Thinking About Comfort Care
Originally posted @allaboutestates.ca
The sun is finally shining, we are having double digit temperatures and it is the start of the week. While today’s blog topic on end of life treatment may sound like a downer, thinking, talking and preparing for it, I feel is positive.
The New York Times article, ‘How to Make Doctors Think About Death’ is a well written piece by Theresa Brown, a hospice nurse. It discusses the need to have guidelines and best practices for families and doctors as to when comfort care measures should/could/might be introduced. The focus on ‘comfort care’ is on alleviating suffering and managing symptoms as best as possible, rather than on actively treating the patient.
The author suggests that a simple treatment guideline might include: ‘ for patients who have one terminal illness that is either resistant to treatment or can’t be safely treated, combined with a second very serious illness or complication, along with a high degree of physiological frailty, physicians should consider comfort measures instead of cure.’
The author opines that families may not understand that true nature of their loved one’s condition.
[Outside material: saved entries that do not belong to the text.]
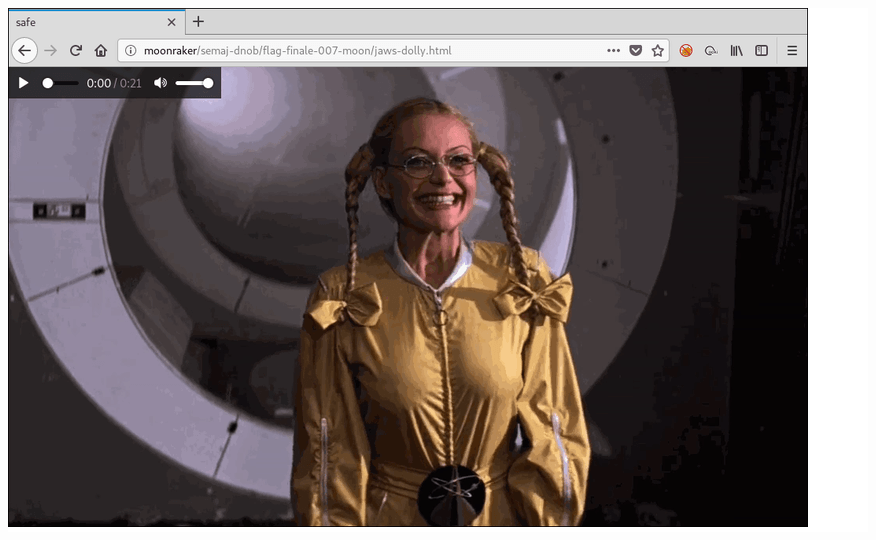 ![831338f7.png](/assets/images/posts/moonraker-1-walkthrough/831338f7.png)

[1]: https://www.reddit.com/user/_creosote
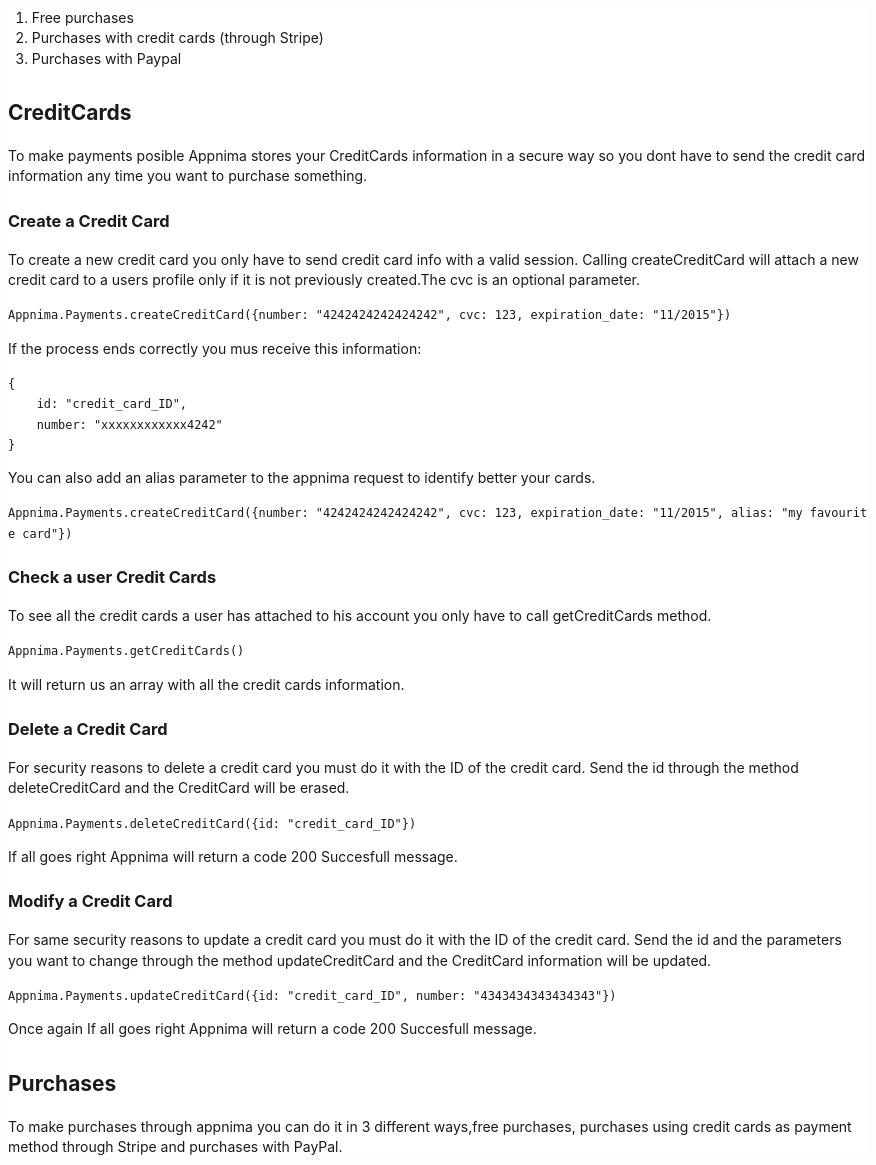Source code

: 1.  Free purchases
2.  Purchases with credit cards (through Stripe)
3.  Purchases with Paypal


CreditCards
-----------

To make payments posible Appnima stores your CreditCards information in a secure way so you dont have to send the credit card information any time you want to purchase something.

### Create a Credit Card
To create a new credit card you only have to send credit card info with a valid session. Calling createCreditCard will attach a new credit card to a users profile only if it is not previously created.The cvc is an optional parameter.

    Appnima.Payments.createCreditCard({number: "4242424242424242", cvc: 123, expiration_date: "11/2015"})

If the process ends correctly you mus receive this information:

    {
        id: "credit_card_ID",
        number: "xxxxxxxxxxxx4242"
    }

You can also add an alias parameter to the appnima request to identify better your cards.

    Appnima.Payments.createCreditCard({number: "4242424242424242", cvc: 123, expiration_date: "11/2015", alias: "my favourite card"})

### Check a user Credit Cards
To see all the credit cards a user has attached to his account you only have to call getCreditCards method.

    Appnima.Payments.getCreditCards()

It will return us an array with all the credit cards information.

### Delete a Credit Card
For security reasons to delete a credit card you must do it with the ID of the credit card. Send the id through the method deleteCreditCard and the CreditCard will be erased.

    Appnima.Payments.deleteCreditCard({id: "credit_card_ID"})

If all goes right Appnima will return a code 200 Succesfull message.

### Modify a Credit Card
For same security reasons to update a credit card you must do it with the ID of the credit card. Send the id  and the parameters you want to change through the method updateCreditCard and the CreditCard information will be updated.

    Appnima.Payments.updateCreditCard({id: "credit_card_ID", number: "4343434343434343"})

Once again If all goes right Appnima will return a code 200 Succesfull message.

Purchases
---------
To make purchases through appnima you can do it in 3 different ways,free purchases, purchases using credit cards as payment method through Stripe and purchases with PayPal.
She adds that medical staff may not have enough time to spend with families and the patient themselves and do just that- explain what is going on and what choices are available to them. Emotion can take over and we are all so very hopeful. The hard truth, as the author points out is that ‘every single one of us will one day reach a point where our irreparable vulnerability, and decline, cannot be denied or reversed.’ We can only hope that particular time is very far off into the future. Ultimately we make our own choices or have chosen attorneys for personal care who share our beliefs and can follow our wishes. Thinking about advanced care planning, having guidelines on choices and comfort care, I believe is a positive step. Happy Monday and enjoy the sunshine today.